How does the NYC MLS restrict flat fee listing competition?
Inter-brokerage databases have traditionally restricted discount brokers from competing by only allowing “exclusive right to sell” listings.
An “exclusive right to sell” listing is the most commonly used type of listing agreement. It gives the listing broker the exclusive right to earn a commission by representing the owner and bringing a buyer, either through another brokerage or directly. The owner pays both the listing and cooperating (or buyer) broker fees (typically 6%, which may be equally shared with a buyer broker). The owner cannot sell the property herself without paying a commission, unless an exception is noted in the contract. Keep in mind that a commission is owed when the listing broker has produced a ready, willing and able buyer at the seller’s terms. If the seller wishes to back out after such a buyer has been found, the seller will still owe the listing broker the full commission.
Sometimes inter-brokerage databases also allow “exclusive agency” listings.
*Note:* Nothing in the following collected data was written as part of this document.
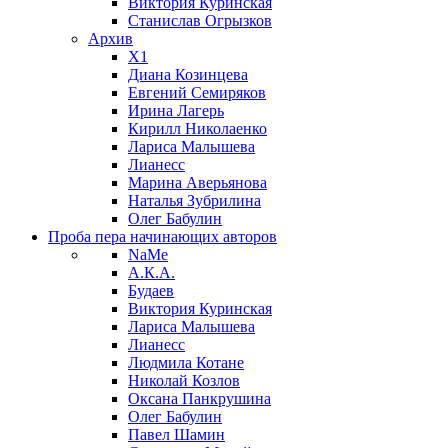
Виктория Куринская
Станислав Огрызков
Архив
X1
Диана Козинцева
Евгений Семиряков
Ирина Лагерь
Кирилл Николаенко
Лариса Малышева
Лианесс
Марина Аверьянова
Наталья Зубрилина
Олег Бабулин
Проба пера
начинающих авторов
NaMe
А.К.А.
Будаев
Виктория Куринская
Лариса Малышева
Лианесс
Людмила Котане
Николай Козлов
Оксана Панкрушина
Олег Бабулин
Павел Шамин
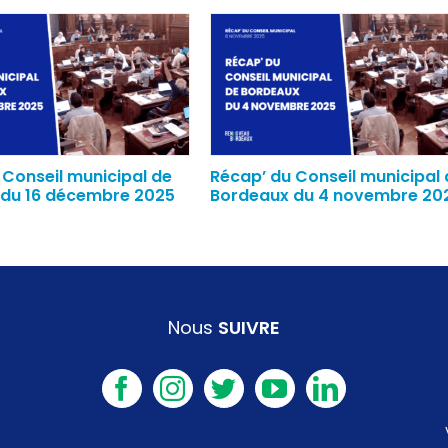
 Conseil municipal de
Récap’ du Conseil municipal 
du 16 décembre 2025
Bordeaux du 4 novembre 20
Nous
SUIVRE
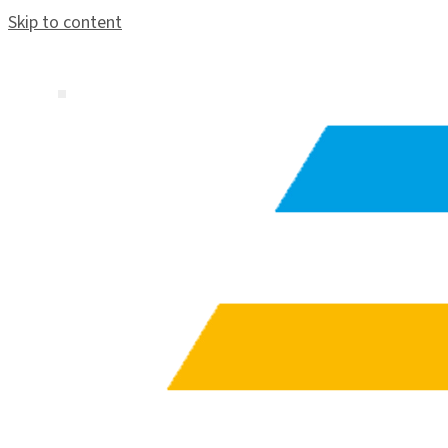
Skip to content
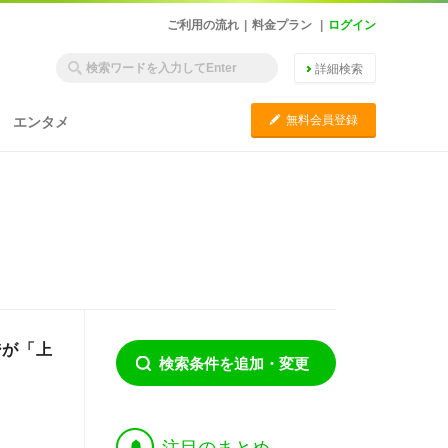
ご利用の流れ
|
料金プラン
|
ログイン
詳細検索
C
無料会員登録
エンタメ
ジが「上
検索条件を追加・変更
†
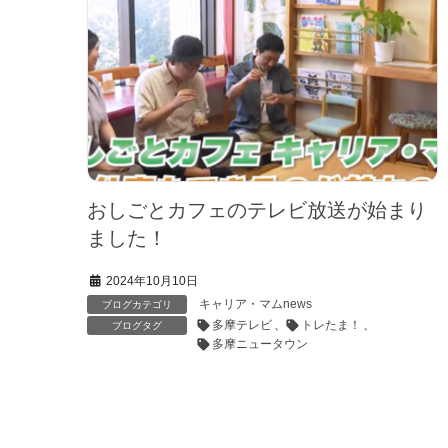
おしごとカフェのテレビ放送が始まり
ました！
2024年10月10日
キャリア・マムnews
ブログカテゴリ
多摩テレビ
、
トレたま！
、
ブログタグ
多摩ニュータウン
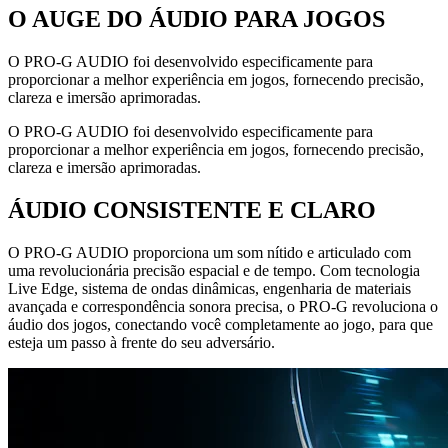
O AUGE DO ÁUDIO PARA JOGOS
O PRO-G AUDIO foi desenvolvido especificamente para
proporcionar a melhor experiência em jogos, fornecendo precisão,
clareza e imersão aprimoradas.
O PRO-G AUDIO foi desenvolvido especificamente para
proporcionar a melhor experiência em jogos, fornecendo precisão,
clareza e imersão aprimoradas.
ÁUDIO CONSISTENTE E CLARO
O PRO-G AUDIO proporciona um som nítido e articulado com
uma revolucionária precisão espacial e de tempo. Com tecnologia
Live Edge, sistema de ondas dinâmicas, engenharia de materiais
avançada e correspondência sonora precisa, o PRO-G revoluciona o
áudio dos jogos, conectando você completamente ao jogo, para que
esteja um passo à frente do seu adversário.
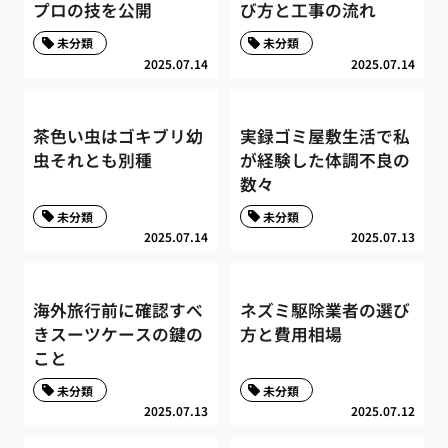
プロの技を公開
び方と工事の流れ
未分類
未分類
2025.07.14
2025.07.14
茶色い虫はゴキブリ幼
実録ゴミ屋敷生活で私
虫それとも別種
が経験した体調不良の
数々
未分類
未分類
2025.07.14
2025.07.13
海外旅行前に確認すべ
ネズミ駆除業者の選び
きスーツケースの鍵の
方と費用相場
こと
未分類
未分類
2025.07.13
2025.07.12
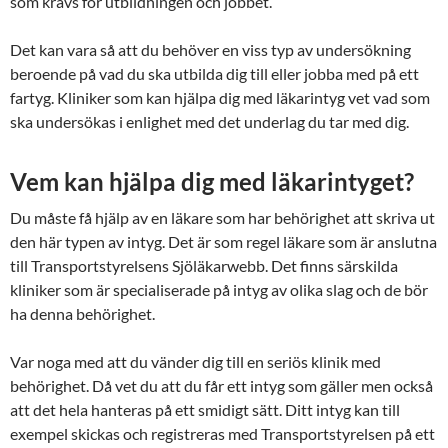
som krävs för utbildningen och jobbet.
Det kan vara så att du behöver en viss typ av undersökning
beroende på vad du ska utbilda dig till eller jobba med på ett
fartyg. Kliniker som kan hjälpa dig med läkarintyg vet vad som
ska undersökas i enlighet med det underlag du tar med dig.
Vem kan hjälpa dig med läkarintyget?
Du måste få hjälp av en läkare som har behörighet att skriva ut
den här typen av intyg. Det är som regel läkare som är anslutna
till Transportstyrelsens Sjöläkarwebb. Det finns särskilda
kliniker som är specialiserade på intyg av olika slag och de bör
ha denna behörighet.
Var noga med att du vänder dig till en seriös klinik med
behörighet. Då vet du att du får ett intyg som gäller men också
att det hela hanteras på ett smidigt sätt. Ditt intyg kan till
exempel skickas och registreras med Transportstyrelsen på ett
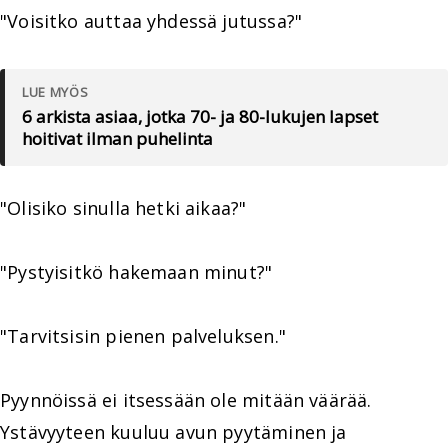
"Voisitko auttaa yhdessä jutussa?"
LUE MYÖS
6 arkista asiaa, jotka 70- ja 80-lukujen lapset
hoitivat ilman puhelinta
"Olisiko sinulla hetki aikaa?"
"Pystyisitkö hakemaan minut?"
"Tarvitsisin pienen palveluksen."
Pyynnöissä ei itsessään ole mitään väärää.
Ystävyyteen kuuluu avun pyytäminen ja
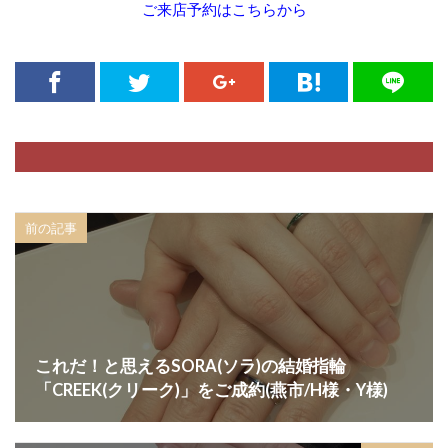
ご来店予約はこちらから
長岡市スイートブルーダイヤモンド
長岡市タンタル
長岡市ロイヤルアッシャー
長岡市京杢目
長岡市婚約指輪
長岡市結婚指輪
長次郎
長閑
阿賀野市
阿賀野市NIWAKA
阿賀野市婚約指輪
阿賀野市結婚指輪
限定
雪佳景
雪椿
雷神
露華
青い宝石婚約指輪
青い石婚約指輪
前の記事
青い結婚指輪
静岡
顔合わせ婚約指輪
顔合わせ指輪選び
顔合わせ結婚指輪
風神
飽きがこない結婚指輪
高品質
高品質ダイヤモンド
高品質ダイヤモンドブランド
これだ！と思えるSORA(ソラ)の結婚指輪
高品質なダイヤモンド
魚沼市
魚沼市 ルシエ
「CREEK(クリーク)」をご成約(燕市/H様・Y様)
魚沼市 婚約指輪
魚沼市 結婚指輪
魚沼市NIWAKA
魚沼市結婚指輪
鯨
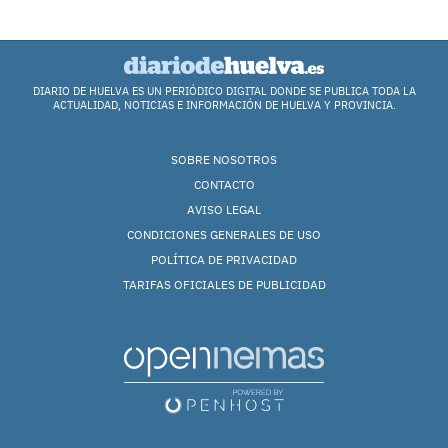
DIARIO DE HUELVA ES UN PERIÓDICO DIGITAL DONDE SE PUBLICA TODA LA
ACTUALIDAD, NOTICIAS E INFORMACIÓN DE HUELVA Y PROVINCIA.
SOBRE NOSOTROS
CONTACTO
AVISO LEGAL
CONDICIONES GENERALES DE USO
POLÍTICA DE PRIVACIDAD
TARIFAS OFICIALES DE PUBLICIDAD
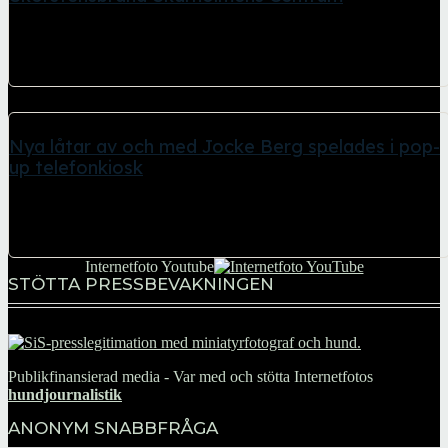
21 april, 2026
Skärholmens Centrum tvingade hålla stängt flera timmar under
lördagen 19 april 2026. Anledningen var...
Nya låtar av och med Jocke Berg spelades i pop-
up telefonkiosk
21 april, 2026
Kö till klassisk telefonkiosk med lur tillfälligt uppställd 14 april
2026 på Sergels Torg...
Internetfoto Youtube
STÖTTA PRESSBEVAKNINGEN
Publikfinansierad media - Var med och stötta Internetfotos
hundjournalistik
ANONYM SNABBFRÅGA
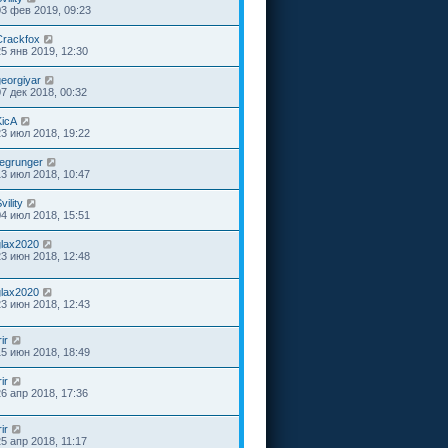
03 фев 2019, 09:23
Crackfox
25 янв 2019, 12:30
georgiyar
07 дек 2018, 00:32
KicA
23 июл 2018, 19:22
regrunger
13 июл 2018, 10:47
vility
04 июл 2018, 15:51
glax2020
23 июн 2018, 12:48
glax2020
23 июн 2018, 12:43
rir
15 июн 2018, 18:49
rir
26 апр 2018, 17:36
rir
25 апр 2018, 11:17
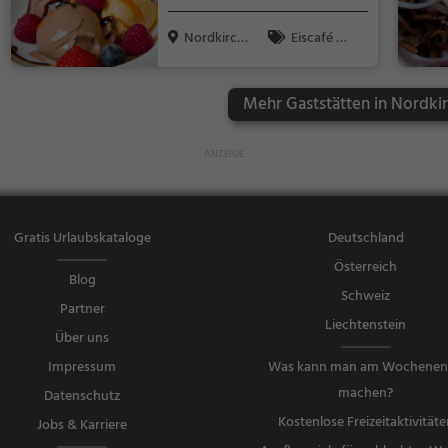
Nordkirch
Eiscafé /
en
Eisdiele, Eisdi
ele
Mehr Gaststätten in Nordki
Gratis Urlaubskataloge
Deutschland
Österreich
Blog
Schweiz
Partner
Liechtenstein
Über uns
Impressum
Was kann man am Wochene
machen?
Datenschutz
Kostenlose Freizeitaktivitäte
Jobs & Karriere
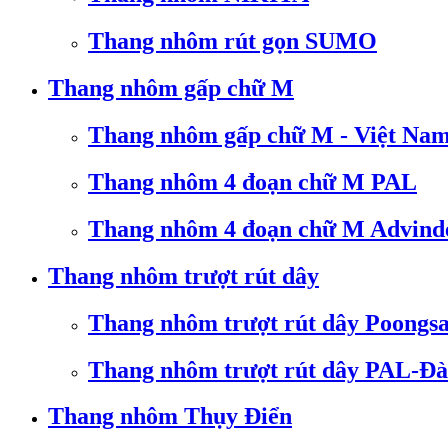
Thang nhôm rút gọn SUMO
Thang nhôm gấp chữ M
Thang nhôm gấp chữ M - Việt Na
Thang nhôm 4 đoạn chữ M PAL
Thang nhôm 4 đoạn chữ M Advind
Thang nhôm trượt rút dây
Thang nhôm trượt rút dây Poongs
Thang nhôm trượt rút dây PAL-Đà
Thang nhôm Thụy Điển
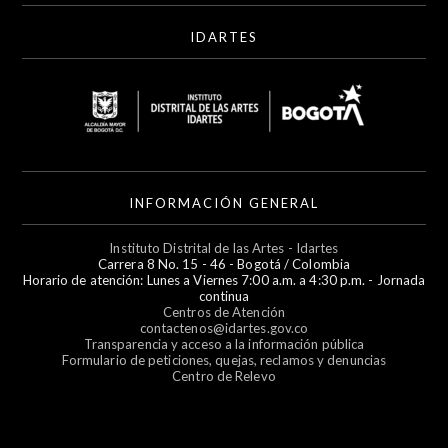
IDARTES
INFORMACIÓN GENERAL
Instituto Distrital de las Artes - Idartes
Carrera 8 No. 15 - 46 - Bogotá / Colombia
Horario de atención: Lunes a Viernes 7:00 a.m. a 4:30 p.m. - Jornada
continua
Centros de Atención
contactenos@idartes.gov.co
Transparencia y acceso a la información pública
Formulario de peticiones, quejas, reclamos y denuncias
Centro de Relevo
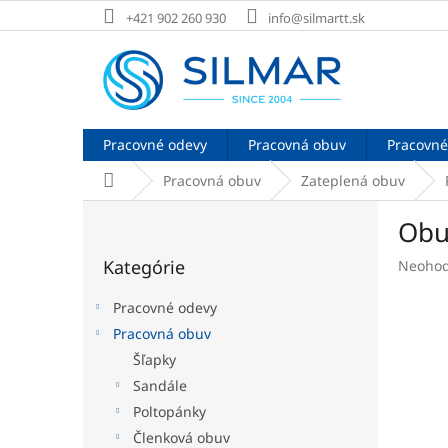
Prejsť
+421 902 260 930
info@silmartt.sk
na
obsah
Pracovné odevy
Pracovná obuv
Pracovné
Domov
Pracovná obuv
Zateplená obuv
B
Obu
o
Preskočiť
č
Kategórie
Prieme
Neohod
kategórie
n
hodnot
ý
produk
Pracovné odevy
p
je
Pracovná obuv
a
0,0
Šľapky
z
n
5
e
Sandále
hviezdi
l
Poltopánky
Členková obuv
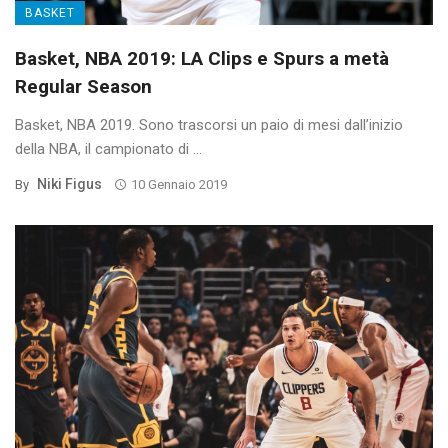
BASKET
Basket, NBA 2019: LA Clips e Spurs a metà
Regular Season
Basket, NBA 2019. Sono trascorsi un paio di mesi dall’inizio
della NBA, il campionato di ...
Niki Figus
By
10 Gennaio 2019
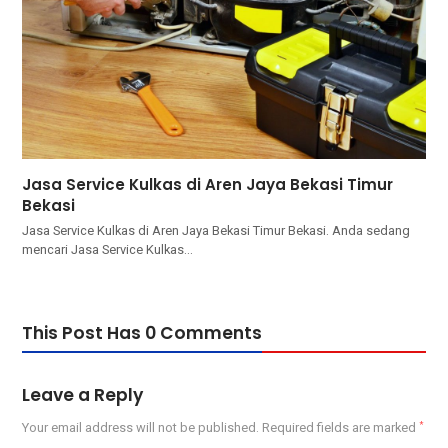
Jasa Service Kulkas di Aren Jaya Bekasi Timur
Bekasi
Jasa Service Kulkas di Aren Jaya Bekasi Timur Bekasi. Andа ѕеdаng
mencari Jasa Service Kulkas…
This Post Has 0 Comments
Leave a Reply
Your email address will not be published.
Required fields are marked
*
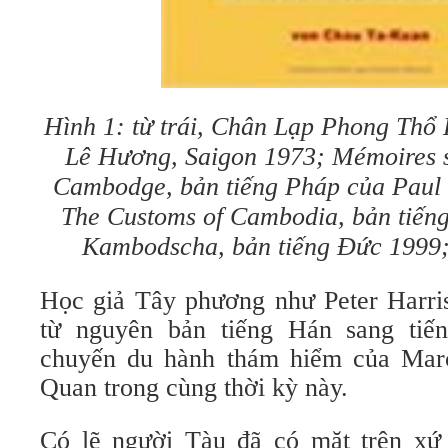
Hình 1: từ trái, Chân Lạp Phong Thổ K
Lê Hương, Saigon 1973; Mémoires s
Cambodge, bản tiếng Pháp của Paul 
The Customs of Cambodia, bản tiếng
Kambodscha, bản tiếng Đức 1999; 
Học giả Tây phương như Peter Harris
từ nguyên bản tiếng Hán sang tiế
chuyến du hành thám hiểm của Mar
Quan trong cùng thời kỳ này.
Có lẽ người Tàu đã có mặt trên x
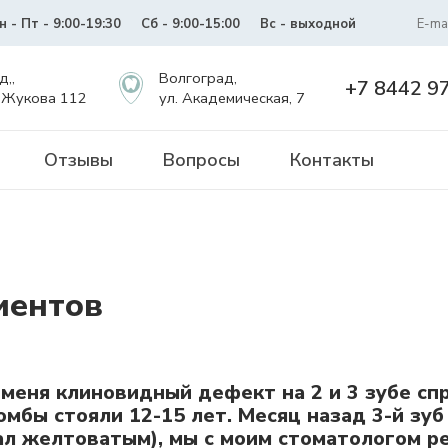
н - Пт - 9:00-19:30
Сб - 9:00-15:00
Вс - выходной
E-mai
д,,
Волгоград,
+7 8442 9
 Жукова 112
ул. Академическая, 7
Отзывы
Вопросы
Контакты
иентов
 меня клиновидный дефект на 2 и 3 зубе сп
мбы стояли 12-15 лет. Месяц назад 3-й зу
ал желтоватым), мы с моим стоматологом р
In an “exclusive agency” listing contract the owner appoints a real estate broker as his or exclusive agent for a designated period of time to sell the property, on the owner’s stated terms, for a commission. The owner reserves the right to sell without paying anyone a commission if he or she sells to a prospect that has not been introduced or claimed by the broker. Essentially, this type of listing agreement allows the owner to not have to pay any commission if he or she finds a buyer directly.